Start of Provided data

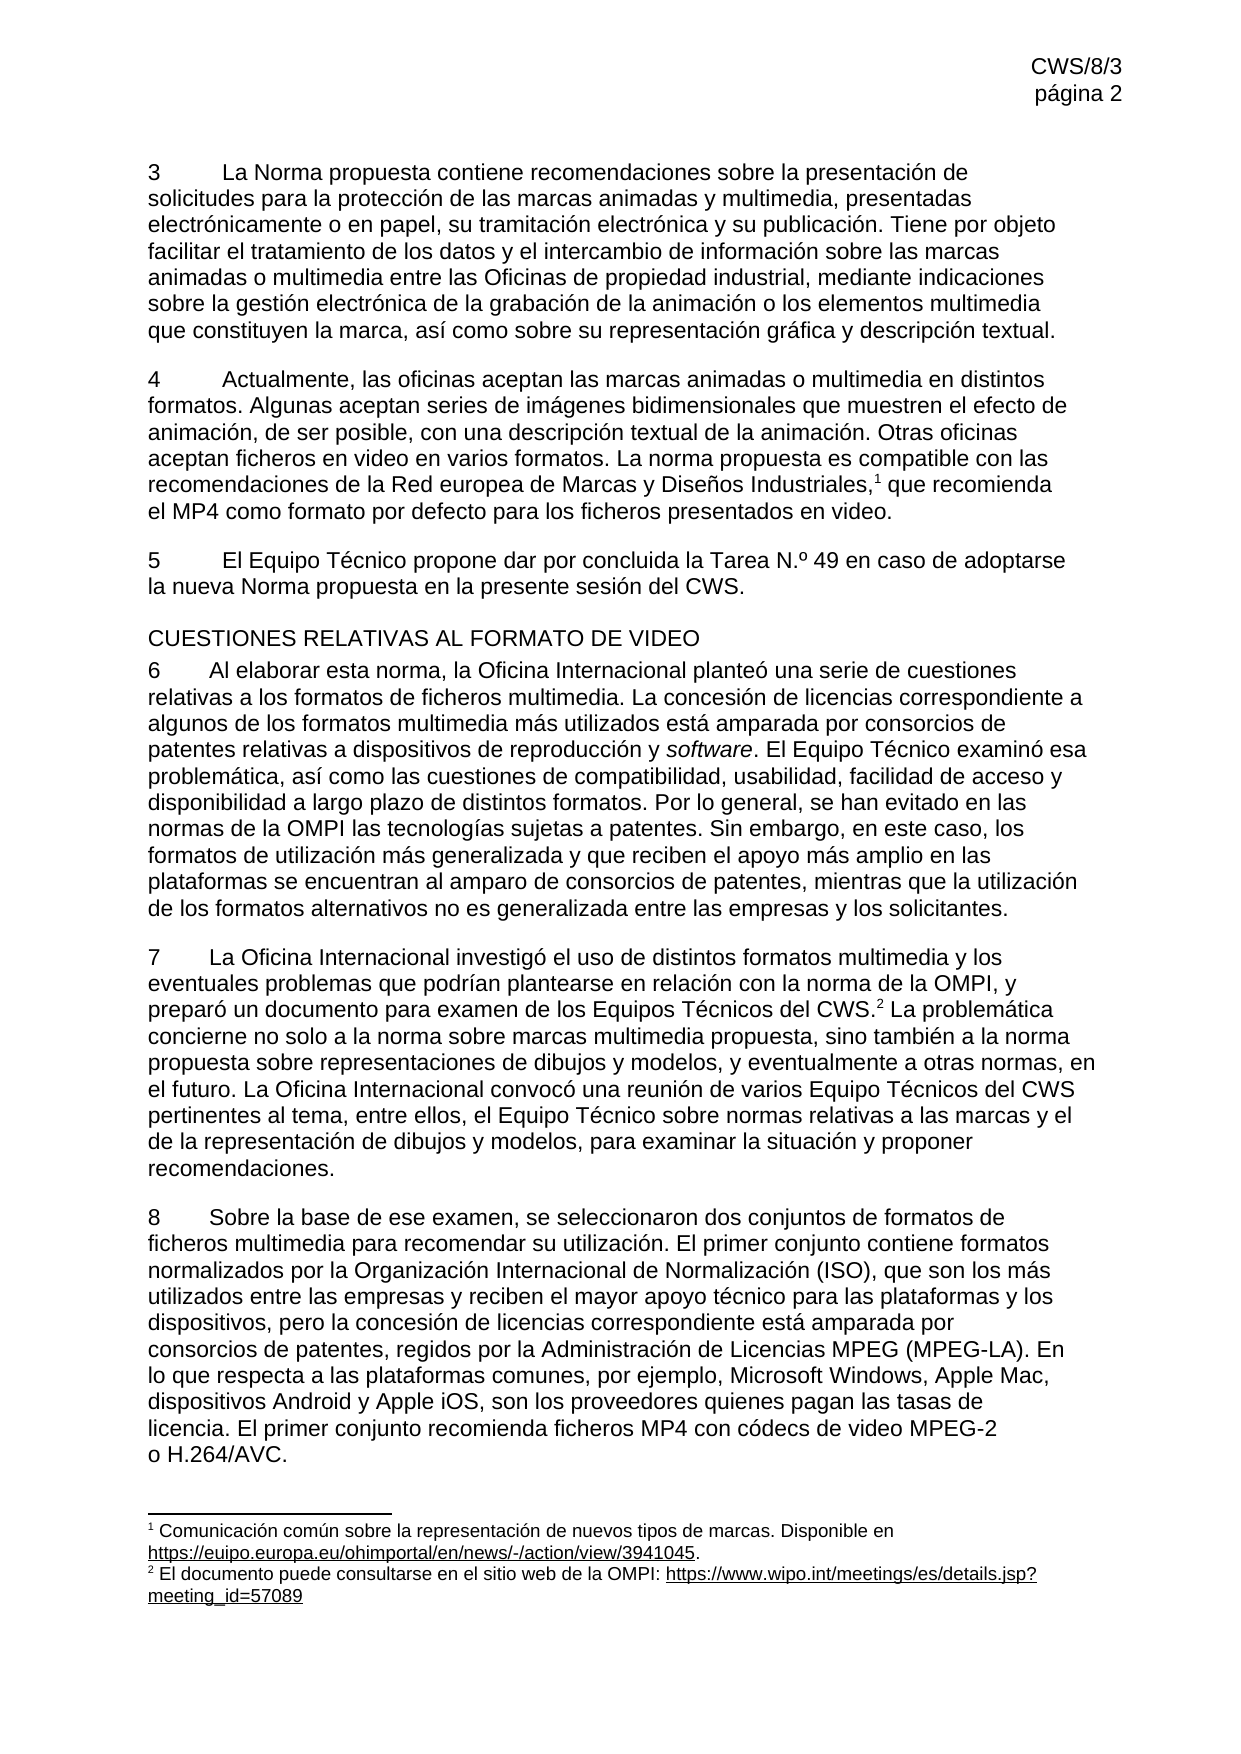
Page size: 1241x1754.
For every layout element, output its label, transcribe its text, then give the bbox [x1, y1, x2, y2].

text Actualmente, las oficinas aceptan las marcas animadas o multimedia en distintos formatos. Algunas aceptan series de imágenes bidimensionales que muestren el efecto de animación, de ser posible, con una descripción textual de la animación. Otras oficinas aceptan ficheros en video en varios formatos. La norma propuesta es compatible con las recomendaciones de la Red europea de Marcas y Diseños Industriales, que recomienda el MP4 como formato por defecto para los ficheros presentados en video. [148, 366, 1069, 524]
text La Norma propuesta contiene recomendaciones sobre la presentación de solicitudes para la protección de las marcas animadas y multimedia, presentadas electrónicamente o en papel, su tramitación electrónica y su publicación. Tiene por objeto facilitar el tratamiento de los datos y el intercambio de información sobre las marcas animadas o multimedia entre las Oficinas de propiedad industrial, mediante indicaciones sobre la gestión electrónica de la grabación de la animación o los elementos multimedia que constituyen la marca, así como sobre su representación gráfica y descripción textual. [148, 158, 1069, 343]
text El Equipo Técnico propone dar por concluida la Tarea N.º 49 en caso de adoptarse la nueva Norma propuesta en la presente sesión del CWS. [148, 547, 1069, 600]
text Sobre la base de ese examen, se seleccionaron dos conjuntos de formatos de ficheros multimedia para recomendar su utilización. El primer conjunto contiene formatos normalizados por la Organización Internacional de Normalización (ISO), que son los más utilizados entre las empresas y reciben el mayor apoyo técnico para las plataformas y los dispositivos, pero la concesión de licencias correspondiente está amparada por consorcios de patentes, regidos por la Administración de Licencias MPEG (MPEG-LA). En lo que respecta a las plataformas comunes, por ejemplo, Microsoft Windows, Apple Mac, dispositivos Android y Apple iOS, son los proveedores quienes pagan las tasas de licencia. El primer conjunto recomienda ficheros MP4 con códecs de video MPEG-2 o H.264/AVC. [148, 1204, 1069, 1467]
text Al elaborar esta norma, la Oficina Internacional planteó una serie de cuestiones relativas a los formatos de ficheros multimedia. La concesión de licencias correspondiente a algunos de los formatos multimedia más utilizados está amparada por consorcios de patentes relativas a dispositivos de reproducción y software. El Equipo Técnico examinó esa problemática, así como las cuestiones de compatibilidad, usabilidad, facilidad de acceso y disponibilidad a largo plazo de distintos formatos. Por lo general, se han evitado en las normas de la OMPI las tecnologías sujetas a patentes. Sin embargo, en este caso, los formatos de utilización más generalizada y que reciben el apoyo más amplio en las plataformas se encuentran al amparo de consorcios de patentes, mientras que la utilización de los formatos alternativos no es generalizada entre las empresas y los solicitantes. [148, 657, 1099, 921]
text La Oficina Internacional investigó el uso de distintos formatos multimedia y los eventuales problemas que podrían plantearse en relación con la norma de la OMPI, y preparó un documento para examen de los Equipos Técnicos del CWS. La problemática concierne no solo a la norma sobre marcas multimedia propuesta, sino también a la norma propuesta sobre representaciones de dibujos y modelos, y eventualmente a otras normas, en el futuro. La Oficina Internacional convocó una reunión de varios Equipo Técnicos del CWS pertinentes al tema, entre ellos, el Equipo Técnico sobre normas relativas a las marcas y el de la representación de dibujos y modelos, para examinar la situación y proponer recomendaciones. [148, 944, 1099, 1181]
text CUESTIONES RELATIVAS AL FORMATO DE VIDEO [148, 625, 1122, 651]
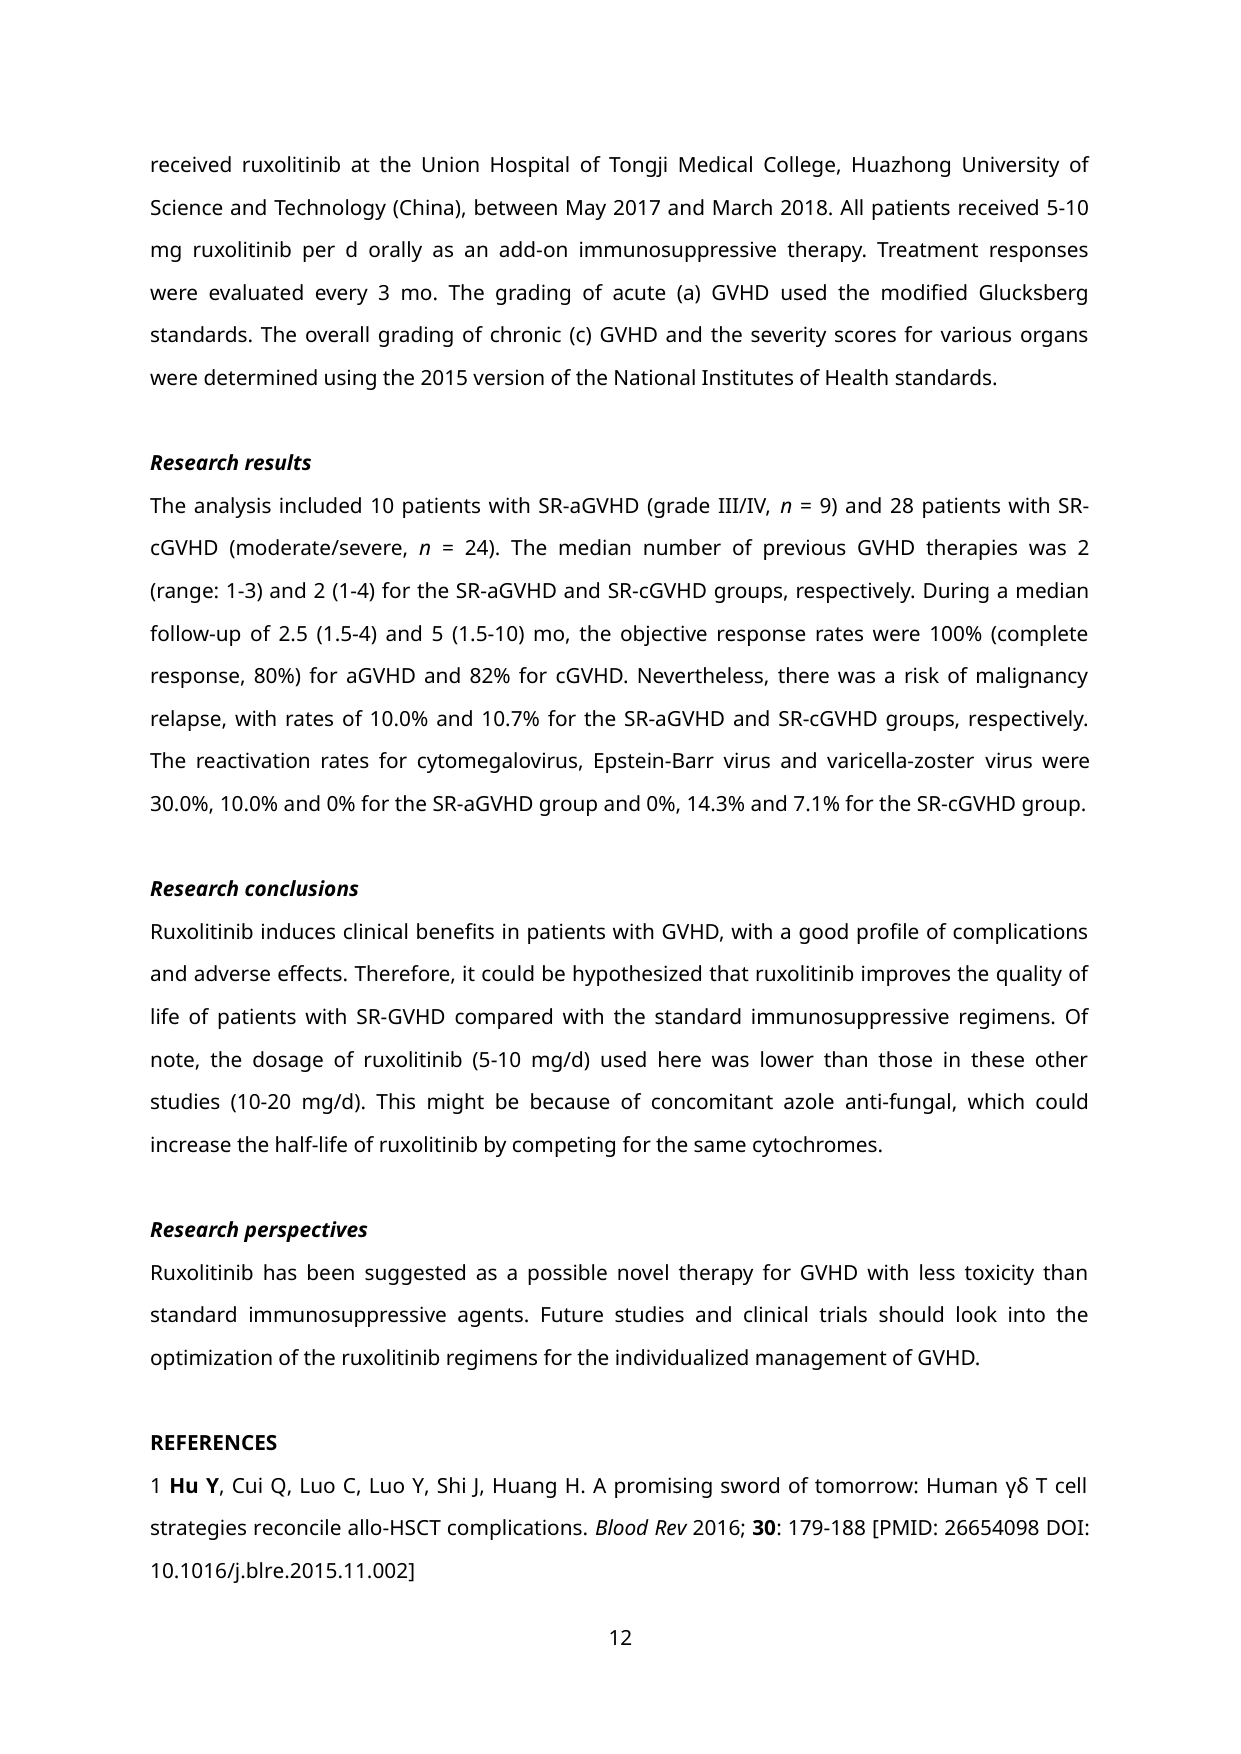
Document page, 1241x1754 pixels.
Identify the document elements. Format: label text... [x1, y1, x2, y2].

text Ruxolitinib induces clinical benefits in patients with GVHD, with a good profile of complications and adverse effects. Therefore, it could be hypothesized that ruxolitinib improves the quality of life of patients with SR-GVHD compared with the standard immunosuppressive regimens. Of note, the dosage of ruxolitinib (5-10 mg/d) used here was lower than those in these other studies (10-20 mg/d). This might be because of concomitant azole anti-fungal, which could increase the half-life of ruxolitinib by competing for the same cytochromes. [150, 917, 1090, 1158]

End of Provided data

**What needs to be done**
Leave the pictures out and return the rest of the material exactly.

**Solution for this task**
Page size: 1241x1754.
For every layout element, output its label, transcribe its text, then give the bbox [x1, y1, x2, y2].

text Actualmente, las oficinas aceptan las marcas animadas o multimedia en distintos formatos. Algunas aceptan series de imágenes bidimensionales que muestren el efecto de animación, de ser posible, con una descripción textual de la animación. Otras oficinas aceptan ficheros en video en varios formatos. La norma propuesta es compatible con las recomendaciones de la Red europea de Marcas y Diseños Industriales, que recomienda el MP4 como formato por defecto para los ficheros presentados en video. [148, 366, 1069, 524]
text La Norma propuesta contiene recomendaciones sobre la presentación de solicitudes para la protección de las marcas animadas y multimedia, presentadas electrónicamente o en papel, su tramitación electrónica y su publicación. Tiene por objeto facilitar el tratamiento de los datos y el intercambio de información sobre las marcas animadas o multimedia entre las Oficinas de propiedad industrial, mediante indicaciones sobre la gestión electrónica de la grabación de la animación o los elementos multimedia que constituyen la marca, así como sobre su representación gráfica y descripción textual. [148, 158, 1069, 343]
text El Equipo Técnico propone dar por concluida la Tarea N.º 49 en caso de adoptarse la nueva Norma propuesta en la presente sesión del CWS. [148, 547, 1069, 600]
text Sobre la base de ese examen, se seleccionaron dos conjuntos de formatos de ficheros multimedia para recomendar su utilización. El primer conjunto contiene formatos normalizados por la Organización Internacional de Normalización (ISO), que son los más utilizados entre las empresas y reciben el mayor apoyo técnico para las plataformas y los dispositivos, pero la concesión de licencias correspondiente está amparada por consorcios de patentes, regidos por la Administración de Licencias MPEG (MPEG-LA). En lo que respecta a las plataformas comunes, por ejemplo, Microsoft Windows, Apple Mac, dispositivos Android y Apple iOS, son los proveedores quienes pagan las tasas de licencia. El primer conjunto recomienda ficheros MP4 con códecs de video MPEG-2 o H.264/AVC. [148, 1204, 1069, 1467]
text Al elaborar esta norma, la Oficina Internacional planteó una serie de cuestiones relativas a los formatos de ficheros multimedia. La concesión de licencias correspondiente a algunos de los formatos multimedia más utilizados está amparada por consorcios de patentes relativas a dispositivos de reproducción y software. El Equipo Técnico examinó esa problemática, así como las cuestiones de compatibilidad, usabilidad, facilidad de acceso y disponibilidad a largo plazo de distintos formatos. Por lo general, se han evitado en las normas de la OMPI las tecnologías sujetas a patentes. Sin embargo, en este caso, los formatos de utilización más generalizada y que reciben el apoyo más amplio en las plataformas se encuentran al amparo de consorcios de patentes, mientras que la utilización de los formatos alternativos no es generalizada entre las empresas y los solicitantes. [148, 657, 1099, 921]
text La Oficina Internacional investigó el uso de distintos formatos multimedia y los eventuales problemas que podrían plantearse en relación con la norma de la OMPI, y preparó un documento para examen de los Equipos Técnicos del CWS. La problemática concierne no solo a la norma sobre marcas multimedia propuesta, sino también a la norma propuesta sobre representaciones de dibujos y modelos, y eventualmente a otras normas, en el futuro. La Oficina Internacional convocó una reunión de varios Equipo Técnicos del CWS pertinentes al tema, entre ellos, el Equipo Técnico sobre normas relativas a las marcas y el de la representación de dibujos y modelos, para examinar la situación y proponer recomendaciones. [148, 944, 1099, 1181]
text CUESTIONES RELATIVAS AL FORMATO DE VIDEO [148, 625, 1122, 651]
Document page, 1241x1754 pixels.
Identify the document elements. Format: label text... [x1, y1, x2, y2].

text Ruxolitinib induces clinical benefits in patients with GVHD, with a good profile of complications and adverse effects. Therefore, it could be hypothesized that ruxolitinib improves the quality of life of patients with SR-GVHD compared with the standard immunosuppressive regimens. Of note, the dosage of ruxolitinib (5-10 mg/d) used here was lower than those in these other studies (10-20 mg/d). This might be because of concomitant azole anti-fungal, which could increase the half-life of ruxolitinib by competing for the same cytochromes. [150, 917, 1090, 1158]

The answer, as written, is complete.